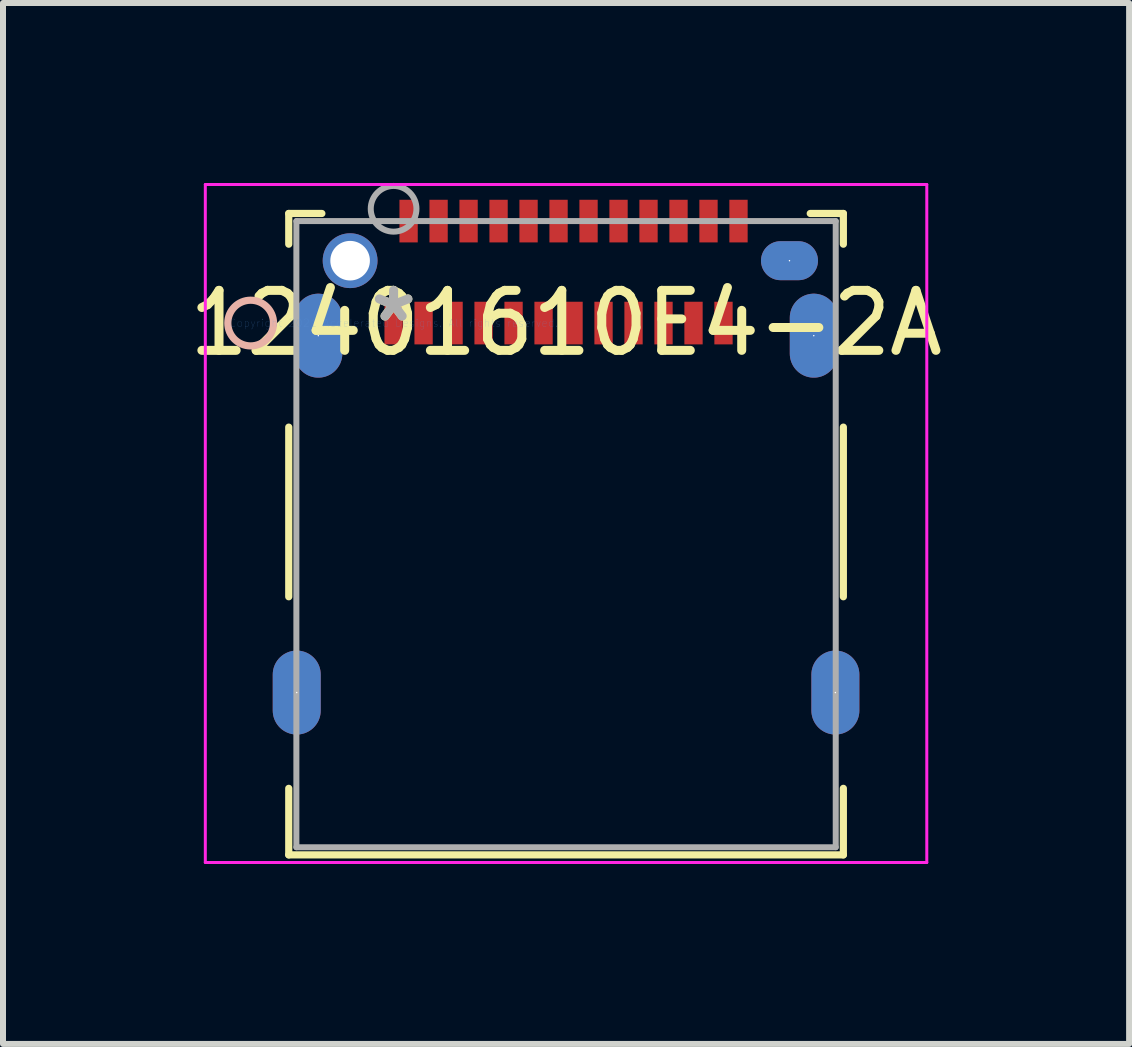
<source format=kicad_pcb>
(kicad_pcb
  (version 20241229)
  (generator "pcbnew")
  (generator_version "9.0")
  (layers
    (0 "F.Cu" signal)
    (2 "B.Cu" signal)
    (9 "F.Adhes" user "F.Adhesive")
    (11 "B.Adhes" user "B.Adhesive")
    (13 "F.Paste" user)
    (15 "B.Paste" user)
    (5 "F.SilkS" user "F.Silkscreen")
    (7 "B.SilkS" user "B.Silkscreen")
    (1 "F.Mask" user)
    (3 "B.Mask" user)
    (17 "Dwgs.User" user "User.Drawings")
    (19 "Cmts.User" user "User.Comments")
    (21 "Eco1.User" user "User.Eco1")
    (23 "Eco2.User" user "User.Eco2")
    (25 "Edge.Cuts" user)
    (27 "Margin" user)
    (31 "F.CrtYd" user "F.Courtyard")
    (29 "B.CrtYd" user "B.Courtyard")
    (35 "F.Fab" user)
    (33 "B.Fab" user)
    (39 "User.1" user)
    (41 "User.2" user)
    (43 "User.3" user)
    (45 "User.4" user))
  (footprint "12401610E4-2A"
    (layer "F.Cu")
    (at 3.512 2.336)
    (property "Reference" "12401610E4-2A" (at 2.875 0 0) (layer "F.SilkS") (effects (font (size 1 1) (thickness 0.15))))
    (attr through_hole)
    (fp_line (start -1.748 -1.827) (end -1.748 -1.315) (stroke (width 0.12) (type solid)) (layer "F.SilkS"))
    (fp_line (start -1.748 1.735) (end -1.748 4.563) (stroke (width 0.12) (type solid)) (layer "F.SilkS"))
    (fp_line (start -1.748 7.757) (end -1.748 8.866) (stroke (width 0.12) (type solid)) (layer "F.SilkS"))
    (fp_line (start -1.748 8.866) (end 7.498 8.866) (stroke (width 0.12) (type solid)) (layer "F.SilkS"))
    (fp_line (start -1.196 -1.827) (end -1.748 -1.827) (stroke (width 0.12) (type solid)) (layer "F.SilkS"))
    (fp_line (start 7.498 -1.827) (end 6.946 -1.827) (stroke (width 0.12) (type solid)) (layer "F.SilkS"))
    (fp_line (start 7.498 -1.315) (end 7.498 -1.827) (stroke (width 0.12) (type solid)) (layer "F.SilkS"))
    (fp_line (start 7.498 4.563) (end 7.498 1.735) (stroke (width 0.12) (type solid)) (layer "F.SilkS"))
    (fp_line (start 7.498 8.866) (end 7.498 7.757) (stroke (width 0.12) (type solid)) (layer "F.SilkS"))
    (fp_circle (center -2.383 0) (end -2.002 0) (stroke (width 0.12) (type solid)) (fill no) (layer "B.SilkS"))
    (fp_line (start -3.139 -2.31) (end -3.139 8.993) (stroke (width 0.05) (type solid)) (layer "F.CrtYd"))
    (fp_line (start -3.139 8.993) (end 8.889 8.993) (stroke (width 0.05) (type solid)) (layer "F.CrtYd"))
    (fp_line (start 8.889 -2.31) (end -3.139 -2.31) (stroke (width 0.05) (type solid)) (layer "F.CrtYd"))
    (fp_line (start 8.889 8.993) (end 8.889 -2.31) (stroke (width 0.05) (type solid)) (layer "F.CrtYd"))
    (fp_line (start -1.621 -1.7) (end -1.621 8.739) (stroke (width 0.1) (type solid)) (layer "F.Fab"))
    (fp_line (start -1.621 8.739) (end 7.371 8.739) (stroke (width 0.1) (type solid)) (layer "F.Fab"))
    (fp_line (start 7.371 -1.7) (end -1.621 -1.7) (stroke (width 0.1) (type solid)) (layer "F.Fab"))
    (fp_line (start 7.371 8.739) (end 7.371 -1.7) (stroke (width 0.1) (type solid)) (layer "F.Fab"))
    (fp_circle (center 0 -1.905) (end 0.381 -1.905) (stroke (width 0.1) (type solid)) (fill no) (layer "F.Fab"))
    (fp_text user "*" (at 0 0 0) (layer "F.SilkS") (effects (font (size 1 1) (thickness 0.15))))
    (fp_text user "Copyright 2021 Accelerated Designs. All rights reserved." (at 0 0 0) (layer "Cmts.User") (effects (font (size 0.127 0.127) (thickness 0.002))))
    (fp_text user "*" (at 0 0 0) (layer "F.Fab") (effects (font (size 1 1) (thickness 0.15))))
    (pad "1" smd rect (at 0 0) (size 0.305 0.711) (layers "F.Cu" "F.Mask" "F.Paste"))
    (pad "2" smd rect (at 0.25 -1.7) (size 0.305 0.711) (layers "F.Cu" "F.Mask" "F.Paste"))
    (pad "3" smd rect (at 0.5 0) (size 0.305 0.711) (layers "F.Cu" "F.Mask" "F.Paste"))
    (pad "4" smd rect (at 0.75 -1.7) (size 0.305 0.711) (layers "F.Cu" "F.Mask" "F.Paste"))
    (pad "5" smd rect (at 1 0) (size 0.305 0.711) (layers "F.Cu" "F.Mask" "F.Paste"))
    (pad "6" smd rect (at 1.25 -1.7) (size 0.305 0.711) (layers "F.Cu" "F.Mask" "F.Paste"))
    (pad "7" smd rect (at 1.5 0) (size 0.305 0.711) (layers "F.Cu" "F.Mask" "F.Paste"))
    (pad "8" smd rect (at 1.75 -1.7) (size 0.305 0.711) (layers "F.Cu" "F.Mask" "F.Paste"))
    (pad "9" smd rect (at 2 0) (size 0.305 0.711) (layers "F.Cu" "F.Mask" "F.Paste"))
    (pad "10" smd rect (at 2.25 -1.7) (size 0.305 0.711) (layers "F.Cu" "F.Mask" "F.Paste"))
    (pad "11" smd rect (at 2.5 0) (size 0.305 0.711) (layers "F.Cu" "F.Mask" "F.Paste"))
    (pad "12" smd rect (at 2.75 -1.7) (size 0.305 0.711) (layers "F.Cu" "F.Mask" "F.Paste"))
    (pad "13" smd rect (at 3 0) (size 0.305 0.711) (layers "F.Cu" "F.Mask" "F.Paste"))
    (pad "14" smd rect (at 3.25 -1.7) (size 0.305 0.711) (layers "F.Cu" "F.Mask" "F.Paste"))
    (pad "15" smd rect (at 3.5 0) (size 0.305 0.711) (layers "F.Cu" "F.Mask" "F.Paste"))
    (pad "16" smd rect (at 3.75 -1.7) (size 0.305 0.711) (layers "F.Cu" "F.Mask" "F.Paste"))
    (pad "17" smd rect (at 4 0) (size 0.305 0.711) (layers "F.Cu" "F.Mask" "F.Paste"))
    (pad "18" smd rect (at 4.25 -1.7) (size 0.305 0.711) (layers "F.Cu" "F.Mask" "F.Paste"))
    (pad "19" smd rect (at 4.5 0) (size 0.305 0.711) (layers "F.Cu" "F.Mask" "F.Paste"))
    (pad "20" smd rect (at 4.75 -1.7) (size 0.305 0.711) (layers "F.Cu" "F.Mask" "F.Paste"))
    (pad "21" smd rect (at 5 0) (size 0.305 0.711) (layers "F.Cu" "F.Mask" "F.Paste"))
    (pad "22" smd rect (at 5.25 -1.7) (size 0.305 0.711) (layers "F.Cu" "F.Mask" "F.Paste"))
    (pad "23" smd rect (at 5.5 0) (size 0.305 0.711) (layers "F.Cu" "F.Mask" "F.Paste"))
    (pad "24" smd rect (at 5.75 -1.7) (size 0.305 0.711) (layers "F.Cu" "F.Mask" "F.Paste"))
    (pad "25" thru_hole circle (at -0.725 -1.04) (size 0.914 0.914) (drill 0.66) (layers "*.Cu" "*.Mask"))
    (pad "26" thru_hole oval (at 6.6 -1.04) (size 0.95 0.65) (drill 0.025) (layers "*.Cu" "*.Mask"))
    (pad "27" thru_hole oval (at -1.255 0.21 90) (size 1.4 0.8) (drill 0.025) (layers "*.Cu" "*.Mask"))
    (pad "28" thru_hole oval (at -1.615 6.16 90) (size 1.4 0.8) (drill 0.025) (layers "*.Cu" "*.Mask"))
    (pad "29" thru_hole oval (at 7.365 6.16 90) (size 1.4 0.8) (drill 0.025) (layers "*.Cu" "*.Mask"))
    (pad "30" thru_hole oval (at 7.005 0.21 90) (size 1.4 0.8) (drill 0.025) (layers "*.Cu" "*.Mask")))
  (gr_rect
    (start -3 -3)
    (end 15.774 14.354)
    (stroke (width 0.1) (type default))
    (fill no)
    (layer "Edge.Cuts")))
</source>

- WHAT YOU HAVE TO DO: From the data above, copy each line that has the string "Adhesive".

- TASK ANSWER:
    (9 "F.Adhes" user "F.Adhesive")
    (11 "B.Adhes" user "B.Adhesive")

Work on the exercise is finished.